But they are also saying that lemons daily as salad dressing etc etc are being researched as a natural Chemo alongside mistletoe.


----------



## Gazzer (May 1, 2005)

I only drink lemon tea - about three cups a day. Have done for years. I always make sure to have fresh lemon in my G&Ts as well. :wink: 
I also eat very heathily - no cakes, no biscuits, no nuts or crisps, no puddings, plenty of fresh fruit and veg, very little fat, rarely eat red meat, very little processed food, nothing in between meals. I have followed this regime for years. Am I sylph like? Errrrr........No


----------



## Spacerunner (Mar 18, 2006)

Another way to loose weight is to run around the Highlands hunting haggises. When you have caught one grill it, don't fry it. Or if you have to fry it use only Ali Baba oil.

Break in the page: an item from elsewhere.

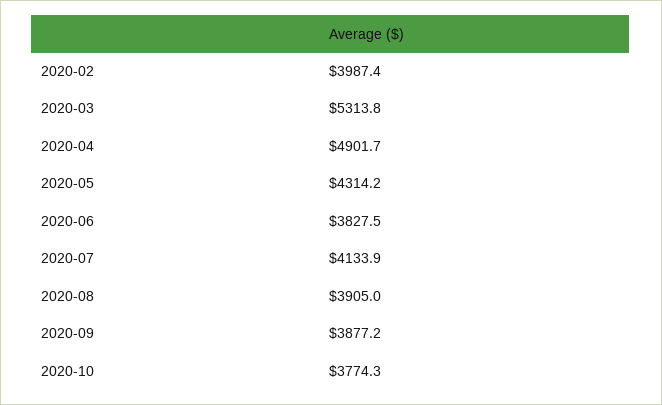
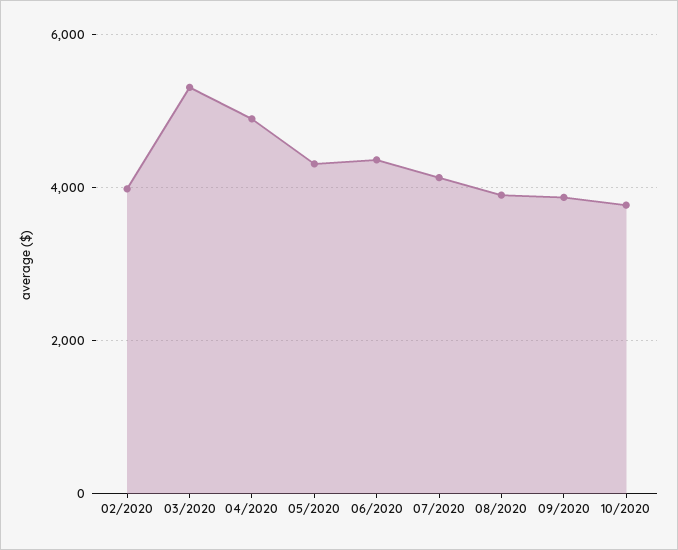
2020-06: 3827.5 -> 4400

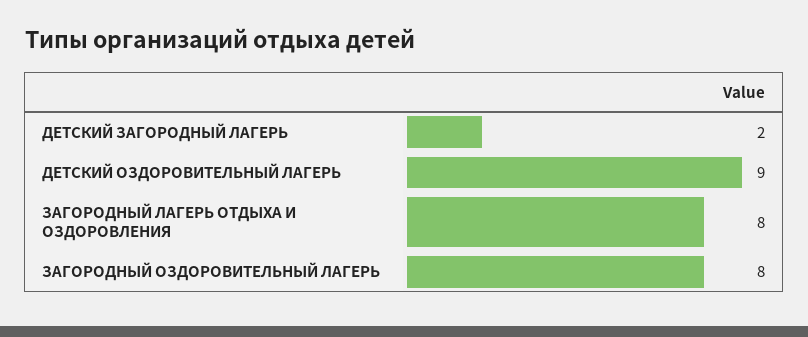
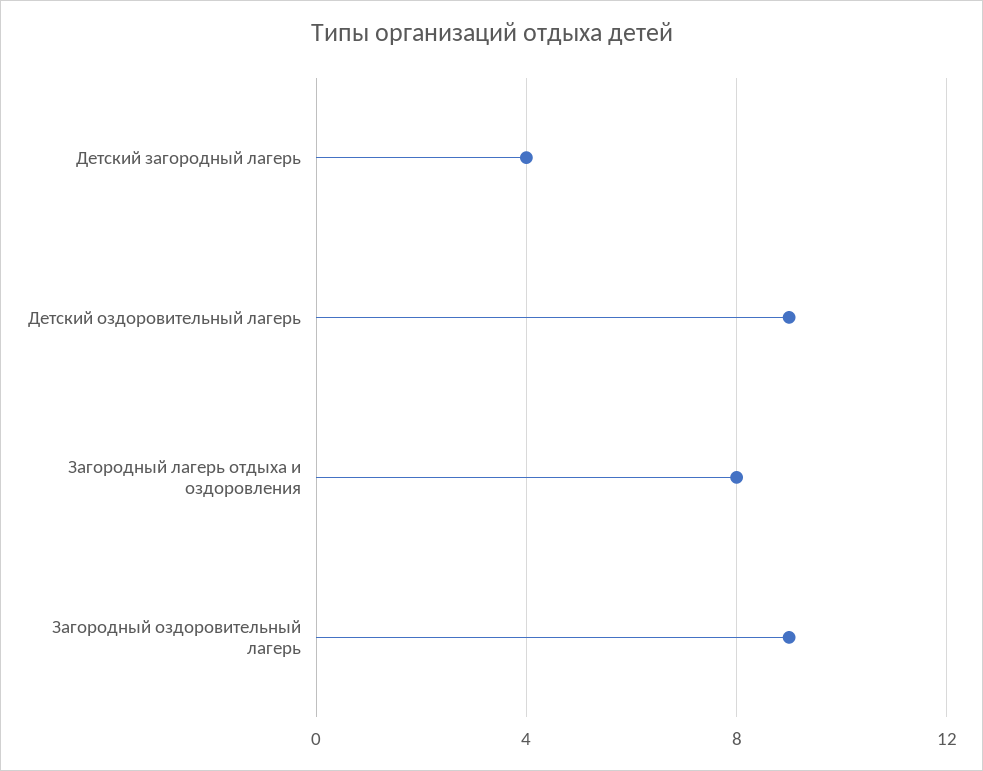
ДЕТСКИЙ ЗАГОРОДНЫЙ ЛАГЕРЬ: 2 -> 4
ЗАГОРОДНЫЙ ОЗДОРОВИТЕЛЬНЫЙ ЛАГЕРЬ: 8 -> 9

Guaranteed to give amazing weight loss. 8)


----------



## 747 (Oct 2, 2009)

Spacerunner said:


> Another way to loose weight is to run around the Highlands hunting haggises. When you have caught one grill it, don't fry it. Or if you have to fry it use only Ali Baba oil.
> 
> Guaranteed to give amazing weight loss. 8)


I believe that the Scottish Haggis is now a protected species after being hunted almost to extinction by fat people. 8O

The Irish and Welsh Haggis has not been pursued so much and is in plentiful supply. 

Eat less and exercise more you lazy gits and do your bit to protect our wildlife.

747 - Eco Warrior. :lol:


----------